The courts could sanction the attorney of record or the federal agency that’s holding the person, I suppose, but that might not speed things up depending upon how broken the Justice Department is. The president would suddenly have a “valid” excuse for holding people unlawfully: “What can I do? We’re trying to comply, but so many deep-state lawyers quit that it takes forever for us to act on court orders now.”

 

Years ago, during the Glenn Beck chalkboard glory days on Fox News, the grassroots right briefly became obsessed with the so-called Cloward-Piven strategy. Proposed by two left-wing activists in the 1960s, the idea was to overload the American welfare system with so many claims that the feds, unable to cope, would have no choice but to replace it with universal basic income. Tea Partiers glommed onto it because they believed that Obama-era Democrats were a communist faction bent on destroying the state, and Cloward-Piven pointed in that direction. To achieve an outcome it desired, the ruthless American left would deliberately reduce the federal government to administrative dysfunction so profound that it could no longer perform its duties.

 

That’s … basically what’s happening with the immigration system now thanks to Trump, no? He massively expanded ICE, degraded recruiting standards, granted the agency de facto legal impunity in conducting operations, and chased so many ethical lawyers out of his administration that the justice system can’t cope with all the claims of dubious detentions it’s receiving. The result is that some immigrants are staying locked up even after they’ve been ordered released—a pretty sweet outcome for an administration and political movement whose most influential ideologue is Stephen Miller, no?

 

A few months ago I wrote that no one knows what the law is anymore. Increasingly, it seems, it’s also the case that no one knows how it can be carried out.

 

That’s the best I can do to rebut my own point, then: The fewer Justice Department lawyers there are, the more likely we are to encounter a sort of fascist version of Cloward-Piven in which the president no longer follows the law because the law is administratively unenforceable.
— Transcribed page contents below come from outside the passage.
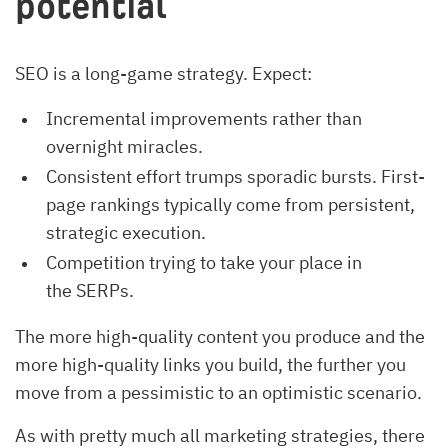
potential
SEO is a long-game strategy. Expect:
Incremental improvements rather than
overnight miracles.
Consistent effort trumps sporadic bursts. First-
page rankings typically come from persistent,
strategic execution.
Competition trying to take your place in
the SERPs.
The more high-quality content you produce and the
more high-quality links you build, the further you
move from a pessimistic to an optimistic scenario.
As with pretty much all marketing strategies, there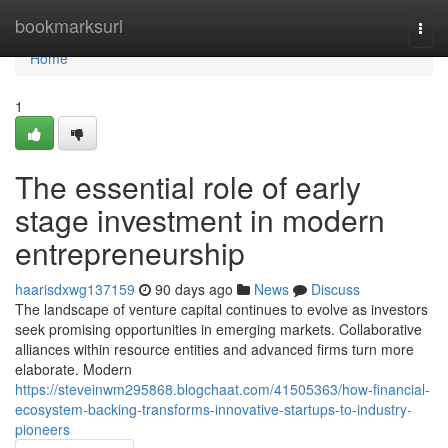
Home
bookmarksurl
Togg
navi
Home
1
The essential role of early
stage investment in modern
entrepreneurship
haarisdxwg137159
90 days ago
News
Discuss
The landscape of venture capital continues to evolve as investors
seek promising opportunities in emerging markets. Collaborative
alliances within resource entities and advanced firms turn more
elaborate. Modern
https://steveinwm295868.blogchaat.com/41505363/how-financial-
ecosystem-backing-transforms-innovative-startups-to-industry-
pioneers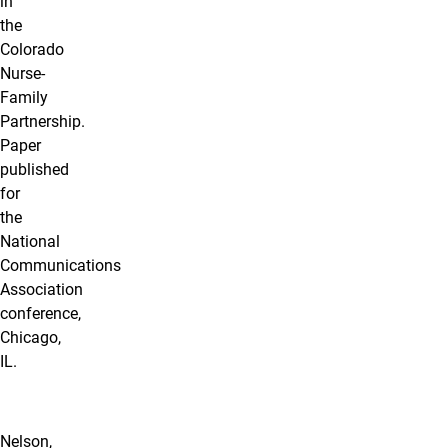
in
the
Colorado
Nurse-
Family
Partnership.
Paper
published
for
the
National
Communications
Association
conference,
Chicago,
IL.
Nelson,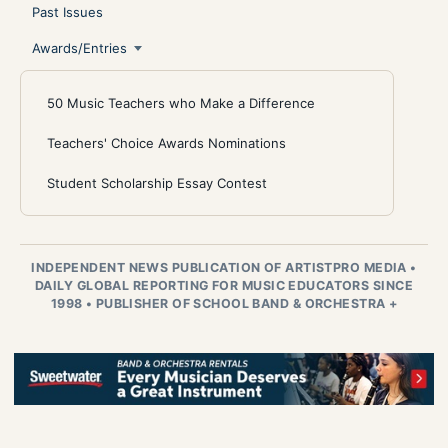
Past Issues
Awards/Entries
50 Music Teachers who Make a Difference
Teachers' Choice Awards Nominations
Student Scholarship Essay Contest
INDEPENDENT NEWS PUBLICATION OF ARTISTPRO MEDIA
•
DAILY GLOBAL REPORTING FOR MUSIC EDUCATORS SINCE
1998
•
PUBLISHER OF SCHOOL BAND & ORCHESTRA +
If that’s the logic that a current DOJ attorney is looking for as an excuse to stay on the job, well, you’re welcome.

 

But have no doubt: It’s going to get harder ethically to stay.

 

As much as I’d like to imagine the White House being chastened by the number of resignations thus far, before the year is out the president will almost certainly have enlisted the Justice Department in an operation to interfere in the 2026 midterms on Republicans’ behalf. It’s already begun. If you’re a federal prosecutor who’s stuck it out so far through vindictive prosecutions, corrupt pardons of federal convicts, cover-ups like the Good case, and the odd constitutional perversion now and then, soon you’ll need to rationalize not quitting when your employer conspires in election-tampering too.

 

Everyone’s red line is different. But the president will reach yours eventually.